Director: Ernst Lubitsch
Cast: Margaret Sullavan, James Stewart, Frank Morgan, Joseph Schildkraut
Have I Seen It Before: Oddly enough, no. I’ve seen You’ve Got Mail (1998) probably 50 times or so over the last thirty years, and yet never came around to this one.
Did I Like It: Why did I wait so long to take it in? Probably because I didn’t want to put my self in the unenviable and possibly inevitable position of saying I liked the remake more than the original.
And now here we are.
Two falls bedevil this movie upon which Nora Ephron was able to improve. First, the end game of the film—where he (Stewart) knows who she (Sullavan) is, but she doesn’t know who he is—resolves much too quickly for my taste. I need tension in suspense in my romantic comedies!

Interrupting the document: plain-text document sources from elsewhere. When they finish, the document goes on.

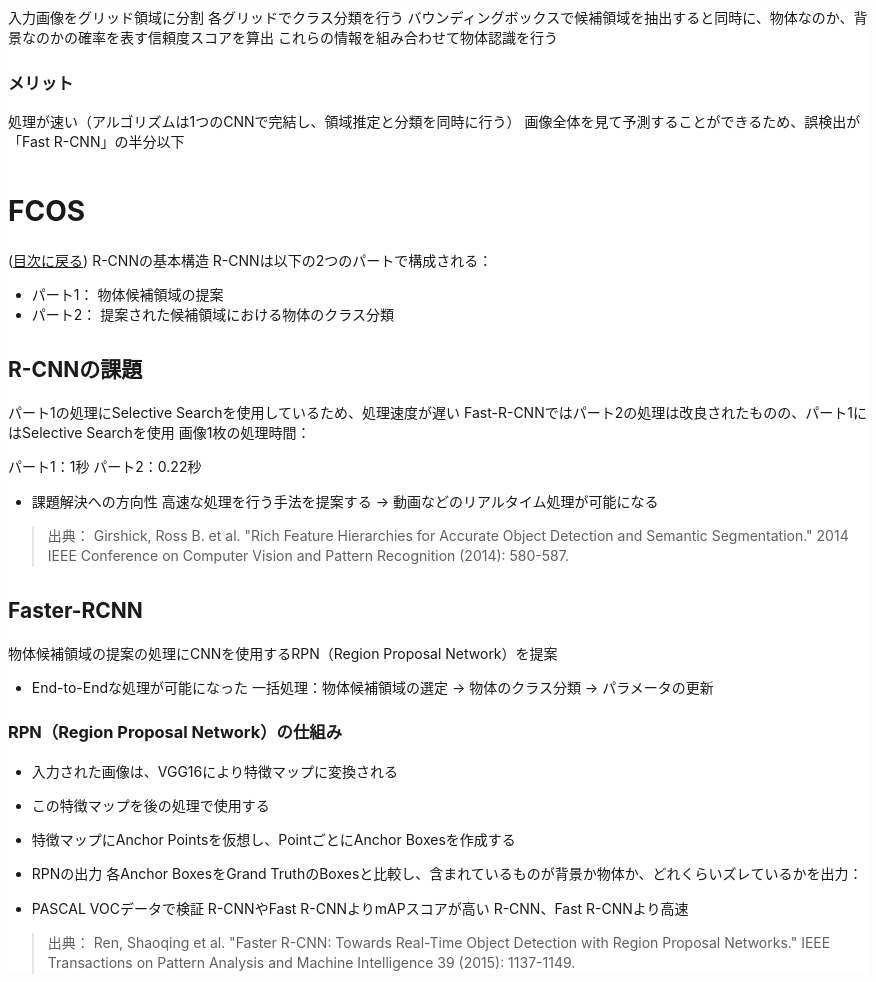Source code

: 
入力画像をグリッド領域に分割
各グリッドでクラス分類を行う
バウンディングボックスで候補領域を抽出すると同時に、物体なのか、背景なのかの確率を表す信頼度スコアを算出
これらの情報を組み合わせて物体認識を行う

### メリット

処理が速い（アルゴリズムは1つのCNNで完結し、領域推定と分類を同時に行う）
画像全体を見て予測することができるため、誤検出が「Fast R-CNN」の半分以下

# FCOS
([目次に戻る](#目次))
R-CNNの基本構造
R-CNNは以下の2つのパートで構成される：

- パート1： 物体候補領域の提案
- パート2： 提案された候補領域における物体のクラス分類

## R-CNNの課題
パート1の処理にSelective Searchを使用しているため、処理速度が遅い
Fast-R-CNNではパート2の処理は改良されたものの、パート1にはSelective Searchを使用
画像1枚の処理時間：

パート1：1秒
パート2：0.22秒

- 課題解決への方向性
高速な処理を行う手法を提案する → 動画などのリアルタイム処理が可能になる
> 出典： Girshick, Ross B. et al. "Rich Feature Hierarchies for Accurate Object Detection and Semantic Segmentation." 2014 IEEE Conference on Computer Vision and Pattern Recognition (2014): 580-587.

## Faster-RCNN
物体候補領域の提案の処理にCNNを使用するRPN（Region Proposal Network）を提案

- End-to-Endな処理が可能になった
  一括処理：物体候補領域の選定 → 物体のクラス分類 → パラメータの更新

### RPN（Region Proposal Network）の仕組み
- 入力された画像は、VGG16により特徴マップに変換される
- この特徴マップを後の処理で使用する
- 特徴マップにAnchor Pointsを仮想し、PointごとにAnchor Boxesを作成する

- RPNの出力
  各Anchor BoxesをGrand TruthのBoxesと比較し、含まれているものが背景か物体か、どれくらいズレているかを出力：


- PASCAL VOCデータで検証
  R-CNNやFast R-CNNよりmAPスコアが高い
  R-CNN、Fast R-CNNより高速

> 出典： Ren, Shaoqing et al. "Faster R-CNN: Towards Real-Time Object Detection with Region Proposal Networks." IEEE Transactions on Pattern Analysis and Machine Intelligence 39 (2015): 1137-1149.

Far more egregiously, we are not treated to much of the letters Kralik and Novak trade. Part of the tremendous charm in the later film is that we find these two charming because their writing is undeniably charming. Here, we just have to accept it on faith that they’ve snared each other on vibes alone.
But let us be honest about You’ve Got Mail. It has aged far more egregiously in the thirty years since its premiere than The Shop Around the Corner. One could make a contemporary story today where two people fall in love via letters (it’d be quaint, but you could do it) and work in retail, not knowing that their most annoying co-worker is also their beloved pen pal. One might be tempted to make it all a Social Media thing (indeed, season 2 of Ted Lasso did that under the radar), but you don’t have to. Telling the story of two people falling in love using only their AOL handles, and their comfortable Manhattan lifestyles paid for by working for brick-and-mortar book stores?
All right, The Shop Around the Corner. You win this one.